Pepper Hamilton’s revenue grew by 9.2 percent in 2012 on the strength of what its chief executive officer said was increased demand across nearly all of the firm’s practice groups.

The firm saw its revenue increase from about $324.5 million in 2011 to about $354.5 million in 2012.

Pepper Hamilton CEO Scott Green said client demand was "broad based" last year, even in those practices that had experienced slow periods in recent years.

The firm’s corporate practice, for example, was very busy, with deal activity rising, particularly toward the end of the year, Green said.

While much of that last-quarter surge was tax-driven, Green said, corporate work has remained strong through the beginning of 2013 and the firm is optimistic about the remainder of the year.

"My view is there’s still a lot of money on the sidelines," Green said, explaining that increased economic stability could free up a significant amount of investment dollars.

The firm said corporate work accounted for about 30 percent of its total revenue in 2012, second only to litigation, which accounted for about 59 percent.

Green said he does believe the economy is on the mend, albeit slowly, and that investors are gaining confidence for the first time since the recession.

"We just have to cross our fingers and hope the government doesn’t do anything to disrupt it," Green said.

According to Green, the firm was involved in some high-profile deals in 2012, including representing retailer Five Below Inc. in its initial public offering this past summer.

Green also pointed to the firm’s representation of Innovation Ventures LLC, maker of the 5-Hour Energy soft drink, in its $450 million 144-A bond issuance last year.

Along with revenue, Pepper Hamilton’s profits per partner (PPP) also saw a significant increase in 2012, growing by about 10.5 percent from the previous year.

The firm’s 2012 PPP was about $845,000, up from about $765,000 in 2011. Its equity partner tier remained essentially flat, decreasing by just one partner, from 158 in 2011 to 157 in 2012.

Its nonequity partner tier increased by only two attorneys, from 60 to 62.

"We weren’t playing with the numbers there like law firms do," Green said, explaining that, as with revenue, the PPP increase "really comes down to demand."

"The growth was really client-based," Green said.
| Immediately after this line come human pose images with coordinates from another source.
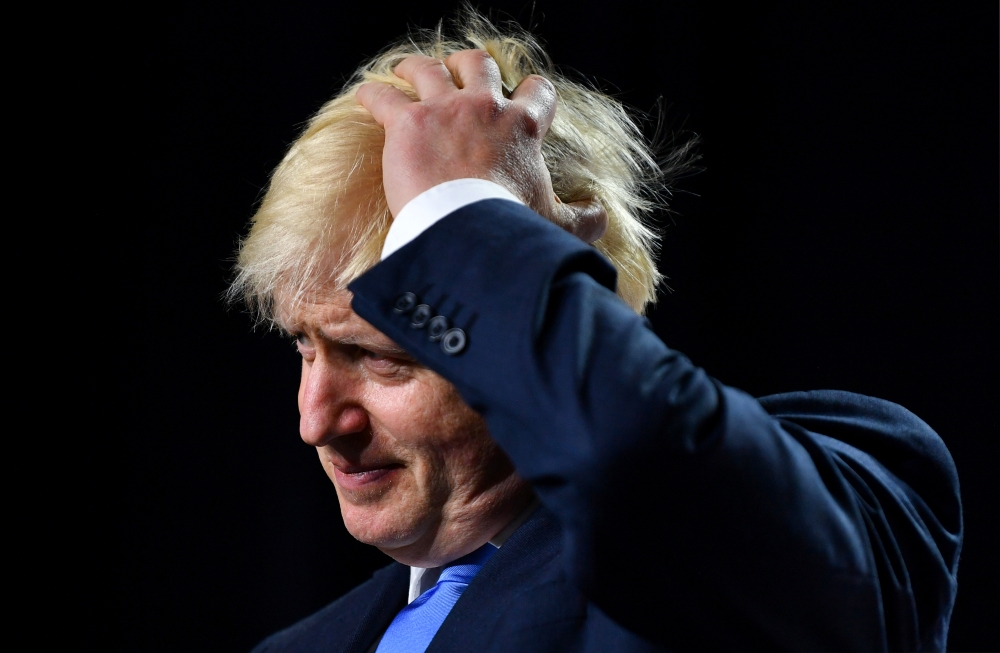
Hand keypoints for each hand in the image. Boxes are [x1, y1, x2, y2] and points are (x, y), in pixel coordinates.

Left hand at [356, 50, 607, 242]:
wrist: (469, 234)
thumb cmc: (513, 229)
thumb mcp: (557, 225)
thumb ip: (583, 219)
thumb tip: (601, 217)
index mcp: (523, 128)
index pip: (538, 92)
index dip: (532, 93)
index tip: (523, 100)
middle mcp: (485, 108)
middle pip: (478, 65)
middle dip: (468, 66)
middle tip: (458, 75)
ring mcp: (443, 110)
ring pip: (427, 68)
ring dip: (416, 67)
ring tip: (407, 70)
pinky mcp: (406, 123)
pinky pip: (382, 96)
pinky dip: (372, 94)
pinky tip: (366, 97)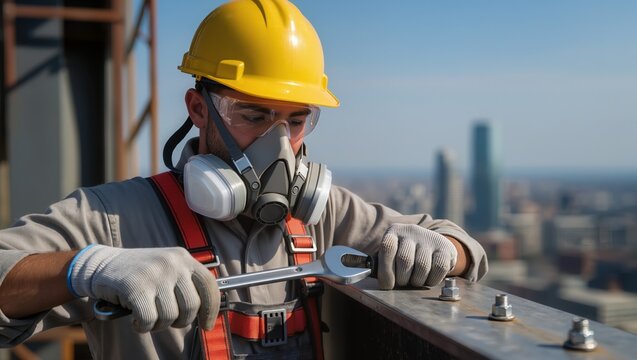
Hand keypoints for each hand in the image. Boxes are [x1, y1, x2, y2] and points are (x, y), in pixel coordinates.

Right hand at [69, 245, 219, 332]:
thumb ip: (186, 284)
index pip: (209, 285)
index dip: (211, 309)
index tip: (207, 324)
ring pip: (170, 316)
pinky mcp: (136, 287)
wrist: (101, 264)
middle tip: (167, 319)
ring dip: (159, 324)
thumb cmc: (138, 272)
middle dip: (180, 320)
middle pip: (192, 306)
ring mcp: (154, 274)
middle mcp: (172, 263)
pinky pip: (149, 320)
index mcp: (183, 257)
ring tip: (148, 315)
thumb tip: (207, 311)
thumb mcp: (167, 268)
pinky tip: (135, 319)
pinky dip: (143, 326)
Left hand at [378, 224, 456, 289]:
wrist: (432, 246)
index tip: (388, 285)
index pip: (387, 247)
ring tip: (416, 280)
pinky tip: (429, 278)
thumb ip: (385, 268)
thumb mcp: (392, 256)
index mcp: (394, 232)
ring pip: (422, 266)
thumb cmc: (407, 256)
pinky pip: (439, 268)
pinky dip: (433, 280)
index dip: (386, 270)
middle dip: (403, 278)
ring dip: (417, 281)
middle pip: (405, 259)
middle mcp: (411, 231)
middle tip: (404, 282)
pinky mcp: (445, 247)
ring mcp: (429, 238)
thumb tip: (385, 284)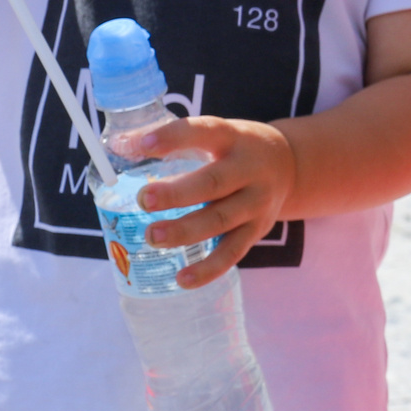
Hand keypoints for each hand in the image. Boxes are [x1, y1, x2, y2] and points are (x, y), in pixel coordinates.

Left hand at [127, 116, 295, 285]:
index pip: (203, 132)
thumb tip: (119, 146)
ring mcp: (256, 202)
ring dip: (185, 231)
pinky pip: (233, 252)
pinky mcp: (258, 230)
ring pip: (221, 220)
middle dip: (177, 194)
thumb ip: (174, 140)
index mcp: (233, 137)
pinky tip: (182, 279)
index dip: (173, 138)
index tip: (141, 145)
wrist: (291, 165)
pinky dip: (208, 268)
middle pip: (214, 183)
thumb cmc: (235, 148)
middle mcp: (249, 169)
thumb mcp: (217, 133)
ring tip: (152, 237)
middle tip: (143, 200)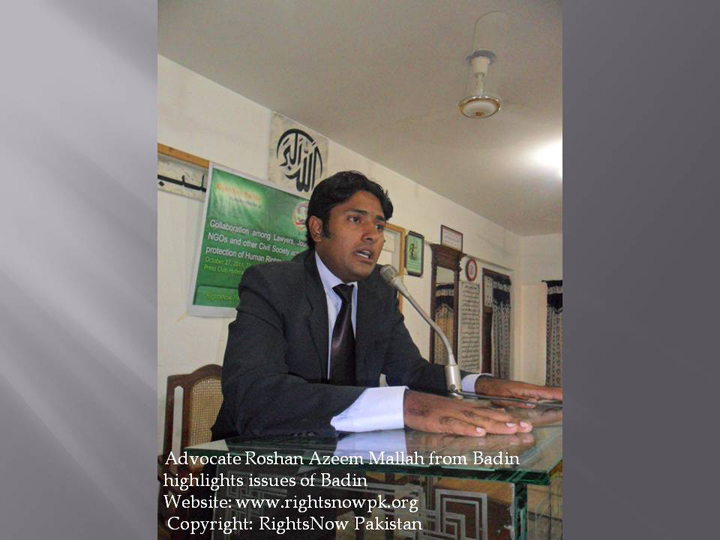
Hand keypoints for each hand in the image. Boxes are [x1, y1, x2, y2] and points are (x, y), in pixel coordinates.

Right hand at [403, 390, 532, 436]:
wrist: (407, 403)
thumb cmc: (429, 409)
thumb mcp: (451, 412)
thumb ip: (468, 418)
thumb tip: (487, 425)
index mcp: (465, 408)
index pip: (490, 413)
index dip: (508, 418)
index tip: (525, 423)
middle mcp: (462, 410)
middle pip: (488, 415)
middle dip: (508, 422)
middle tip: (527, 427)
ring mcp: (450, 414)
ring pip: (476, 420)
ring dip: (494, 424)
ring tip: (511, 428)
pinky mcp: (439, 421)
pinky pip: (455, 426)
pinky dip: (468, 429)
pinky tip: (479, 433)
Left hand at [475, 377, 561, 408]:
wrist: (487, 386)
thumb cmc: (494, 391)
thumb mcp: (504, 398)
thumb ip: (518, 401)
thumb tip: (533, 403)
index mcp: (525, 389)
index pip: (546, 392)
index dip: (558, 395)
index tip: (567, 396)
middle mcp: (529, 389)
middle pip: (550, 391)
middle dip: (562, 395)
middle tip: (572, 401)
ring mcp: (529, 390)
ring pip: (548, 393)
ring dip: (559, 396)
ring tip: (567, 402)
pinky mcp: (527, 393)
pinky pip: (542, 395)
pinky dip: (552, 397)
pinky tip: (557, 401)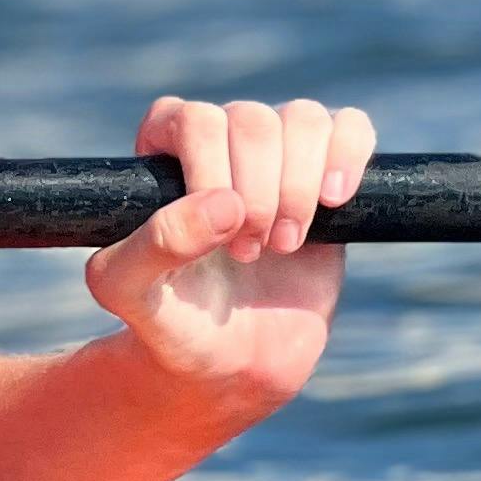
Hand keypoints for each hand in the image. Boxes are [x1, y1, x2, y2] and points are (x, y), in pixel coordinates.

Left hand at [84, 95, 377, 415]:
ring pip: (304, 119)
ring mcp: (275, 154)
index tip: (222, 236)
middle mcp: (218, 138)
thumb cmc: (169, 320)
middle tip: (247, 254)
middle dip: (260, 195)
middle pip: (254, 120)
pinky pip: (350, 127)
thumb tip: (223, 202)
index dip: (214, 174)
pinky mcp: (325, 176)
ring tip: (284, 244)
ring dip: (300, 187)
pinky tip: (334, 202)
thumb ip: (157, 244)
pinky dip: (349, 155)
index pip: (195, 119)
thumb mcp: (130, 292)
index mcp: (161, 150)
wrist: (231, 362)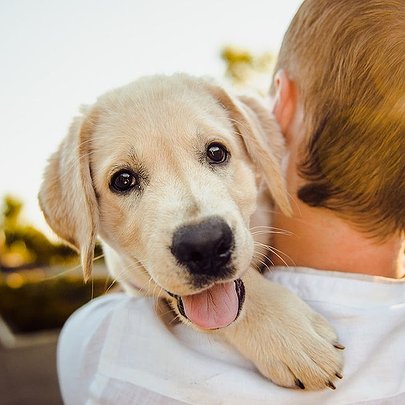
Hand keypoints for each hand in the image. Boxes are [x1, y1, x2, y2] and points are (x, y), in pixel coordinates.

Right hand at [221, 269, 343, 389]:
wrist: (239, 299)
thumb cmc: (270, 298)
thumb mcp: (300, 305)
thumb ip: (319, 325)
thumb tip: (336, 344)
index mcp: (306, 328)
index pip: (332, 356)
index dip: (336, 360)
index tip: (332, 357)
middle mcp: (295, 345)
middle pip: (322, 372)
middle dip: (327, 373)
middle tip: (325, 369)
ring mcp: (279, 356)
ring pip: (306, 381)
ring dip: (312, 380)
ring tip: (310, 373)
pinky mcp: (264, 362)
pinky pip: (284, 381)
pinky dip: (292, 380)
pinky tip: (292, 374)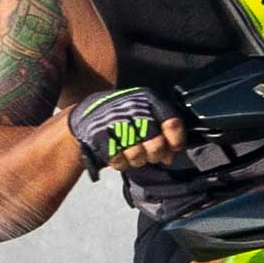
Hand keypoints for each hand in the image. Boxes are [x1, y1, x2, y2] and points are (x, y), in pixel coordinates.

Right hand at [68, 84, 188, 177]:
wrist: (88, 112)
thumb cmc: (124, 118)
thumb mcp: (146, 114)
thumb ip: (162, 131)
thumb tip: (171, 155)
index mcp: (149, 99)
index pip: (172, 123)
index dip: (175, 142)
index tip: (173, 149)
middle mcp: (133, 106)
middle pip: (155, 143)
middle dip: (155, 155)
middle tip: (150, 156)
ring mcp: (114, 119)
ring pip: (136, 153)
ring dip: (137, 160)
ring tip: (133, 156)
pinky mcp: (98, 133)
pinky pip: (117, 158)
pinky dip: (120, 163)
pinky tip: (119, 157)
Green said more and more clients are beginning to view Pepper Hamilton as offering better value than other firms. According to Green, the firm did raise its hourly rates in 2012, but the increase was "very modest."
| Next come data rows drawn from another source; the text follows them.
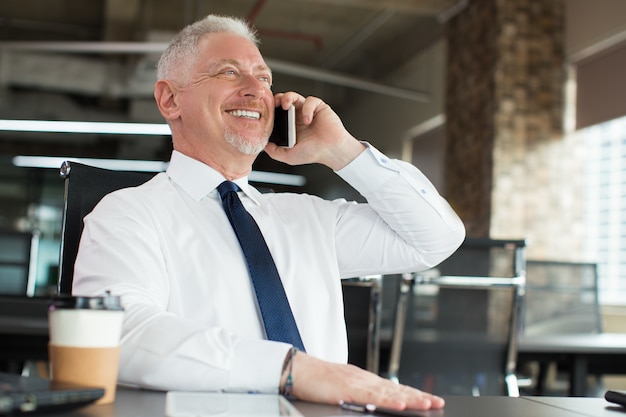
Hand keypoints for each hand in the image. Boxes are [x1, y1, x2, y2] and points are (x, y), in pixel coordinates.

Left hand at [264, 92, 365, 170]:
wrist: (331, 151)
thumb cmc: (314, 153)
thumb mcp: (289, 156)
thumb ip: (275, 152)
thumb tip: (263, 146)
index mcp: (291, 126)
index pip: (277, 113)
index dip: (271, 110)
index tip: (266, 112)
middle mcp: (298, 117)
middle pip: (284, 101)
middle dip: (277, 100)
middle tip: (274, 104)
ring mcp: (308, 111)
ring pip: (295, 96)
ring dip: (288, 98)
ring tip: (286, 105)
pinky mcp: (319, 107)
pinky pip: (310, 100)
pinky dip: (307, 108)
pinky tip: (308, 119)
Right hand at [288, 351, 444, 410]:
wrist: (297, 370)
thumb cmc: (316, 381)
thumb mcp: (342, 387)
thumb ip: (359, 394)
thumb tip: (372, 402)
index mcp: (364, 380)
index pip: (394, 388)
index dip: (413, 394)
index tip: (429, 399)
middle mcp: (365, 379)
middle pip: (396, 390)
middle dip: (418, 397)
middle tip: (438, 402)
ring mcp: (358, 383)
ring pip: (389, 393)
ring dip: (410, 399)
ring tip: (427, 404)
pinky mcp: (348, 390)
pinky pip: (372, 397)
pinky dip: (388, 401)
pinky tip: (400, 405)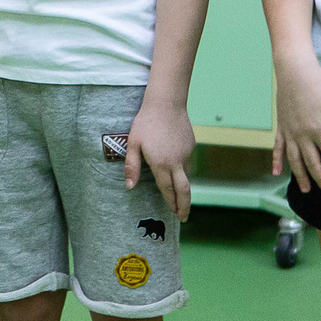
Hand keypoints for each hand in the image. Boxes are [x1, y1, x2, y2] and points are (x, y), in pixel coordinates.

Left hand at [126, 98, 194, 221]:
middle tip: (183, 217)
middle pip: (184, 190)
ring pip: (187, 176)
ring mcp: (186, 154)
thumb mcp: (133, 144)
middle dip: (184, 205)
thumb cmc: (146, 122)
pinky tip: (177, 172)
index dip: (171, 203)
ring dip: (184, 189)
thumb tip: (129, 187)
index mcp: (161, 164)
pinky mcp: (191, 146)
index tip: (174, 214)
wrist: (166, 103)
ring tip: (179, 198)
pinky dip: (184, 172)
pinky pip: (187, 163)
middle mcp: (177, 162)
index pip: (167, 190)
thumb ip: (131, 166)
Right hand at [271, 57, 320, 195]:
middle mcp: (301, 134)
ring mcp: (289, 132)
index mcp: (317, 128)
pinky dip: (276, 160)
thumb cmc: (316, 83)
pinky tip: (276, 172)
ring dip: (300, 176)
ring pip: (294, 159)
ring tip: (305, 189)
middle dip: (320, 178)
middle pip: (311, 162)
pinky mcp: (281, 127)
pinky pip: (277, 148)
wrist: (293, 69)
Green also said the firm has been doing a fair amount of alternative fee work.

While its equity partner tier remained static, Green said the firm did increase headcount to meet client demand.

The firm’s overall number of lawyers grew by 5.1 percent, from 469 attorneys in 2011 to 493 in 2012. Its revenue per lawyer (RPL) increased by 4.3 percent, from about $690,000 in 2011 to about $720,000 in 2012.

Among the most widely publicized of those new hires was Pepper Hamilton’s acquisition of former FBI Director Louis Freeh’s 11-attorney law firm, Freeh Sporkin & Sullivan, and his consulting firm, Freeh Group International Solutions LLC, in August.

The combination, which became effective September 1, broadened Pepper Hamilton’s corporate investigations, white-collar defense and enforcement practice in New York and Washington, D.C., the firm said at the time.

Freeh was involved in both of what Green said were two of the most significant white-collar matters Pepper Hamilton worked on in 2012.

When Freeh Sporkin was hired by Penn State University to conduct an internal investigation into the school’s handling of the sex-abuse scandal surrounding former assistant football coach Jerry Sandusky, it brought on a team of several Pepper Hamilton lawyers to assist in the investigation.

Freeh’s report was issued last July, just weeks after Sandusky was convicted of 45 of 48 counts related to sexual abuse of children.

Freeh’s firm and Pepper Hamilton also worked together to consult for MF Global Holdings Ltd. in its bankruptcy last year.

Earlier this month, Pepper Hamilton announced that Freeh would be taking over as chairman of the firm for Nina M. Gussack, who served as chairwoman of the firm’s executive committee for the past six years.

Green told The Legal on Tuesday that Freeh was elected by the firm’s executive committee and that the choice reinforced the firm’s ongoing strategic plan, particularly with regard to its increasing investment in its white-collar litigation and investigations practice.

Green said he believes the need for white-collar work is growing as governments around the world are becoming more vigilant with regard to corporate operations.

"There’s more of a demand for those investigative services," Green said.

Domestically, Green said, the demand for white-collar work is being driven by forces from both the private and government sectors.

While corporate boards are becoming more proactive about conducting investigations when concerns arise, Green said the Obama administration is also creating more work for white-collar attorneys, through increased regulatory activity, changing tax structures and new legislation such as the Affordable Care Act.

In terms of geographic expansion, Green said the firm plans to continue focusing on growing in Washington, D.C., and New York, as well as in California.

In May of last year, the firm opened a Los Angeles office with the addition of Gary Apfel, former co-chairman of Dewey & LeBoeuf’s consumer financial services group.